Hay músicas que uno lleva por dentro desde antes de conocerlas. Me pasó con el flamenco, con el fado, la primera vez que oí un tango argentino o escuché por casualidad un fragmento de las voces búlgaras. Uno no siente que haya descubierto un mundo nuevo, sino que al fin se despertó algo que llevaba dormido mucho tiempo, aguardando ese instante. Cuando una de esas músicas te tocan, no puedes siquiera oponer resistencia, porque no te tocan desde fuera. Uno está en medio de un bosque oscuro y esas notas, esa melodía o esa voz iluminan desde dentro un camino que siempre estuvo ahí, delante de ti, pero en sombras.

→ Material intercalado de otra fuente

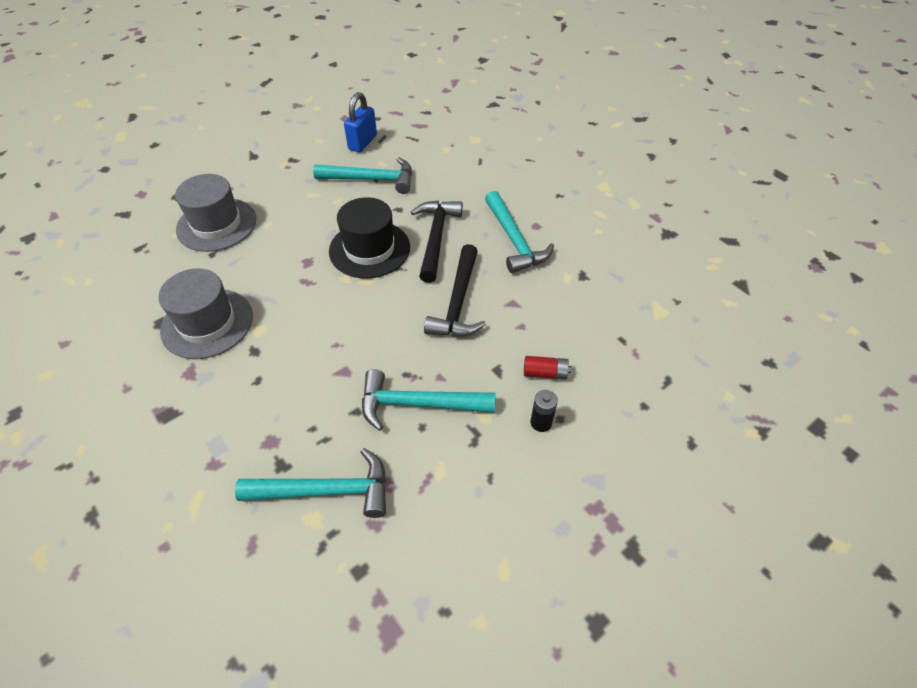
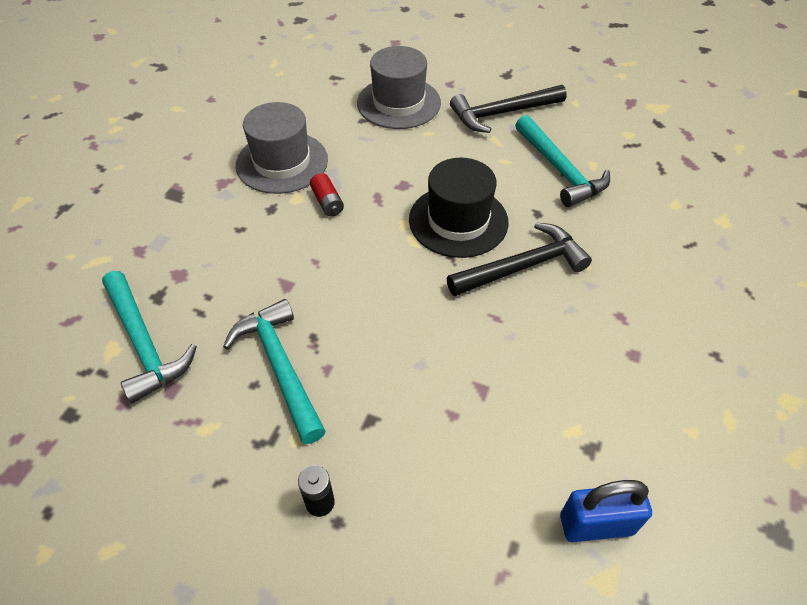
camera: 60 degrees right, 0 degrees up
(362, 142) = (608, 134): blue padlock -> blue padlock (596, 524)
(458, 302) = (442, 334): black hammer -> black hammer (502, 113)
(514, 240) = (586, 343): turquoise hammer -> none
(545, 373) = (396, 474): red battery -> red battery (327, 202)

Algunos, como el flamenco o el fado, me abrieron de par en par las puertas a otros paisajes que seguirían marcándome los pasos, llenando mi universo de huellas y voces que no se apagarían jamás: el de la literatura o la lengua portuguesa, la mirada de Lorca o el acento de Pessoa, la orilla limpia de una guitarra o el charco turbio donde se tocan las estrellas con el suelo sucio de mi patio. Luego fui comprendiendo que esos estilos musicales que me hipnotizaban de una forma visceral y directa, casi instintiva, tenían muchos puntos en común, como si fueran arroyos que nacieran de una misma fuente, esa donde se enreda el alma de un pueblo con su lucha diaria, donde se mezclan sus frustraciones y sus sueños, la esperanza y el dolor, el misterio de la vida y la melancolía de un final, siempre próximo, siempre por llegar.
Hoy quería hablar de un poema de Pessoa que define, como ningún otro texto que yo conozca, esas músicas del pueblo que laten por dentro, despertando deseos y recuerdos, consolando e inundando de una luz mágica y misteriosa ese preciso momento en que te rozan. Se titula «Hay una música del pueblo» («Há uma música do povo») y es, como tantos de Pessoa, atemporal. Mariza y Mário Pacheco lo convirtieron en un fado de los que sacuden tu mundo desde el comienzo:
Hay una música del pueblo
no sé decir si es un fado,
que oyéndola es un ritmo nuevo
en el ser que tengo guardado…
Oyéndola soy quien sería
si desear ya fuese ser.
Es una simple melodía
de las que aprendes al vivir.
Y es que, como decía, no encuentro mejor definición para esta música del pueblo que darle el poder de cambiarte al oírla; que te permita ser, mientras dure su melodía, lo que deseas ser. No puedo imaginar mejor definición para una música del pueblo que explicar, en dos versos, que es tan simple, que se mezcla con tanta naturalidad con el transcurso de los días, que sólo viviendo, mirando y creciendo aprendes su lenguaje y entiendes su significado.
Sobre el flamenco o el fado se han escrito libros y ensayos, se han elaborado definiciones más o menos acertadas y se han impartido cursos y conferencias. Pero un genio como Fernando Pessoa sólo necesita unos versos, unas cuantas palabras, medidas y exactas, para definir lo que será siempre esta música eterna, hecha por y para el pueblo: una emoción extraña que atrapa y se lleva, como en un sueño, un instante de tu vida. Si el fado es la expresión de lo que pudo ser y no fue, la del deseo perdido y las cicatrices que no terminan de cerrar, Pessoa no sólo supo traducirlo sino que nos dejó, en este poema, un refugio eterno para perdernos en él y seguir soñando, para dejar de oír un instante los latidos cotidianos y aprender a vivir algo nuevo:
Pero es tan consoladora
la vaga y triste canción
que mi alma ya no llora
ni yo tengo corazón.
Algunos poemas de Pessoa son como ese vino profundo y sutil que tienes que beberlo a sorbos pequeños si quieres, además de tragarlo, sentirlo. Si lo haces, te resultará difícil distinguir dónde terminan sus versos y dónde empieza esa melodía que, desde el rincón más profundo del pueblo, voló una vez para encontrarse contigo. Pessoa y la música del pueblo suenan de la misma forma y sus ecos se pierden, entre notas y palabras, en esa fuente lejana donde nacen los sueños.